Bayesian Deep Learning on a Quantum Computer

TL;DR

This paper introduces a quantum algorithm for Bayesian deep learning that leverages Gaussian process connections, offering potential polynomial speedups and demonstrating feasibility on current quantum hardware.

Contribution

It develops a novel quantum algorithm for Bayesian deep learning by connecting neural networks with Gaussian processes, enabling efficient quantum matrix inversion.

Findings

Quantum algorithm achieves polynomial speedup over classical methods.

Algorithm successfully executed on current quantum hardware.

Robustness analyzed under realistic noise conditions.

Abstract

Bayesian methods in machine learning, such as Gaussian processes, have great advantages com-pared to other techniques. In particular, they provide estimates of the uncertainty associated with a prediction. Extending the Bayesian approach to deep architectures has remained a major challenge. Recent results connected deep feedforward neural networks with Gaussian processes, allowing training without backpropagation.
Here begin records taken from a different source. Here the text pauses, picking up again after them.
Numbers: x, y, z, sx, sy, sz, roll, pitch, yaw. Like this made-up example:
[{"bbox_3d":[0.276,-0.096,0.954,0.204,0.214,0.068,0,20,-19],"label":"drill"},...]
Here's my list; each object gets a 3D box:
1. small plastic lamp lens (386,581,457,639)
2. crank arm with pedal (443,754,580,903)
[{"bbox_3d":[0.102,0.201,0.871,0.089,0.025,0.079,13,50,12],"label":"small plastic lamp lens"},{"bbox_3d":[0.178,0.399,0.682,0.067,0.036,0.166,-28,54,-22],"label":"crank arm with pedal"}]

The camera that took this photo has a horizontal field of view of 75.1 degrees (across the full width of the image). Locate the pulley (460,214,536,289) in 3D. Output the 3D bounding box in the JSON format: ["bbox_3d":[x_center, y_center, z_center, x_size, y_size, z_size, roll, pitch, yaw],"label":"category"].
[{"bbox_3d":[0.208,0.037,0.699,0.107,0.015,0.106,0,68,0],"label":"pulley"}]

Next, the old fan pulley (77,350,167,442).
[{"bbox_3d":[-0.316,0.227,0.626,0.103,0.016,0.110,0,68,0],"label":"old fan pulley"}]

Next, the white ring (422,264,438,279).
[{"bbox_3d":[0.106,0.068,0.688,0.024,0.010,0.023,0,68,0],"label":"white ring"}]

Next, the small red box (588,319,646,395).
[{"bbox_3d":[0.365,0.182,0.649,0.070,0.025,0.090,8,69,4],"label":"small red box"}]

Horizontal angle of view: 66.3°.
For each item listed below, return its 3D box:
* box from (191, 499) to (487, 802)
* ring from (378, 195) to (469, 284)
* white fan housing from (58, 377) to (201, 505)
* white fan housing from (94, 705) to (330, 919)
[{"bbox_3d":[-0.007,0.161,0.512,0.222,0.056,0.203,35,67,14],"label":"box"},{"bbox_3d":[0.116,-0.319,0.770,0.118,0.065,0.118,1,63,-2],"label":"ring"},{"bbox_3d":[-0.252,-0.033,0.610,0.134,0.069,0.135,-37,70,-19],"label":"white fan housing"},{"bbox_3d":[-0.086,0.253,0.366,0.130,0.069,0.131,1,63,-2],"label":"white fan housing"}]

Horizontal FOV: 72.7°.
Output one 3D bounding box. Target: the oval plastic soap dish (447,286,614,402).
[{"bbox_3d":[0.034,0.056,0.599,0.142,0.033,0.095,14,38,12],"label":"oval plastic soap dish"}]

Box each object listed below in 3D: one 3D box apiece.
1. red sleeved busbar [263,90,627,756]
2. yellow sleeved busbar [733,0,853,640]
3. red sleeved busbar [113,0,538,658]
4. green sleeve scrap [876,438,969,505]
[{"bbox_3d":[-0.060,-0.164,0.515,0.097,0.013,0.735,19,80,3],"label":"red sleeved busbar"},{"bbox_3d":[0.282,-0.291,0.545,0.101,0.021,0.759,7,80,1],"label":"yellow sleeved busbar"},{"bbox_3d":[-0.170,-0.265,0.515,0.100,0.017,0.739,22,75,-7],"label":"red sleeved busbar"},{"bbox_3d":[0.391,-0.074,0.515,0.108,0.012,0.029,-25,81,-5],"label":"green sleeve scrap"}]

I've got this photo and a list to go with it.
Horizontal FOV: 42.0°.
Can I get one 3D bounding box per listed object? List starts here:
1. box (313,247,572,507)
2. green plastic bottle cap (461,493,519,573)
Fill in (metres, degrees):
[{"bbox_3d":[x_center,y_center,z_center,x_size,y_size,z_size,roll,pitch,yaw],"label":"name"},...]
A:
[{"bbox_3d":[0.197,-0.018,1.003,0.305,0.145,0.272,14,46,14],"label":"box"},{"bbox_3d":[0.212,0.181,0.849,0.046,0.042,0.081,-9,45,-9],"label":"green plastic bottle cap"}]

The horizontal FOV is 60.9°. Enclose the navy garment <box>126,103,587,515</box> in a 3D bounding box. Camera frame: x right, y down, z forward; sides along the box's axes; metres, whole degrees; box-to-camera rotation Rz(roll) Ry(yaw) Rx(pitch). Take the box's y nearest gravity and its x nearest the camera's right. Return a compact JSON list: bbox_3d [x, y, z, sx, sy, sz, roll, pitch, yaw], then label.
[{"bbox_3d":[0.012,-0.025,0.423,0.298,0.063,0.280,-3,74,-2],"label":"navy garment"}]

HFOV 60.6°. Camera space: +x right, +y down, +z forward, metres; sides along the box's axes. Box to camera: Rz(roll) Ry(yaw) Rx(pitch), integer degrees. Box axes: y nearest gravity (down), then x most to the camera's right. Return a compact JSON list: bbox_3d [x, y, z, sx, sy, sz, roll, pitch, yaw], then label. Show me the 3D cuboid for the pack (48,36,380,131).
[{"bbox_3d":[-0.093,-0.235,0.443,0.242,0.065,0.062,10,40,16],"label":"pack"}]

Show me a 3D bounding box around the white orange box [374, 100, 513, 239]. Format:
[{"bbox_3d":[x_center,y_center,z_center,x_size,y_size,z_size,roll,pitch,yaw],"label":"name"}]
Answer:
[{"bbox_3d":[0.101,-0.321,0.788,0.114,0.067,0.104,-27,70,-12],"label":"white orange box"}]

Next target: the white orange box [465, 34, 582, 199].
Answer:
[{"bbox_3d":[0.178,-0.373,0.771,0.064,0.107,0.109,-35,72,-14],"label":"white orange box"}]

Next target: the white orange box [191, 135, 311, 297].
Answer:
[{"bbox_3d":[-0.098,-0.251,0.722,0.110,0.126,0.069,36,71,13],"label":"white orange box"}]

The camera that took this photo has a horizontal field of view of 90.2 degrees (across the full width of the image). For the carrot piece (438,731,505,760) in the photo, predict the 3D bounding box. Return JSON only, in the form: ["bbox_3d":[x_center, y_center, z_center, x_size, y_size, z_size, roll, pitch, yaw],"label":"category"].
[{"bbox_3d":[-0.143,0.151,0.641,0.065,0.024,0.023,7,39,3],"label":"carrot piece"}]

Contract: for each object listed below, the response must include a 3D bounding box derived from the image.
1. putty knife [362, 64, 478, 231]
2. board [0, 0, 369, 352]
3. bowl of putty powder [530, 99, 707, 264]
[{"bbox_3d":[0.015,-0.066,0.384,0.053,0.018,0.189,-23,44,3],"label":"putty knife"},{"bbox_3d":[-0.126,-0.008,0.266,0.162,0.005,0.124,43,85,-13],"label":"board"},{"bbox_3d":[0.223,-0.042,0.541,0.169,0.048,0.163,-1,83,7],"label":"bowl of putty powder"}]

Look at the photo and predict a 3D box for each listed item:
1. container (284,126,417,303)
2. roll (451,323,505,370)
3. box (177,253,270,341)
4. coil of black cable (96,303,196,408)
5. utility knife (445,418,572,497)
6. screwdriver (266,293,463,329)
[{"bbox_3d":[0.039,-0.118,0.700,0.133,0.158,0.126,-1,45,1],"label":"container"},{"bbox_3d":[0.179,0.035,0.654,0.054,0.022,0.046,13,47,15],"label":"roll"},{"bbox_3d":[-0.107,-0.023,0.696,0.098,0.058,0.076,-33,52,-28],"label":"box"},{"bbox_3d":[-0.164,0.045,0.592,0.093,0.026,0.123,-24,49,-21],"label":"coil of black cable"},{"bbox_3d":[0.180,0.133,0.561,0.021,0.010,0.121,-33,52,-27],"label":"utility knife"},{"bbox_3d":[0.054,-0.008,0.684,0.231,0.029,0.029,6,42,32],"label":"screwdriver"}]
This connection enables us to leverage a quantum algorithm designed for Gaussian processes and develop a new algorithm for Bayesian deep learning on quantum computers. The properties of the kernel matrix in the Gaussian process ensure the efficient execution of the core component of the protocol, quantum matrix inversion, providing an at least polynomial speedup over classical algorithms. Furthermore, we demonstrate the execution of the algorithm on contemporary quantum computers and analyze its robustness with respect to realistic noise models.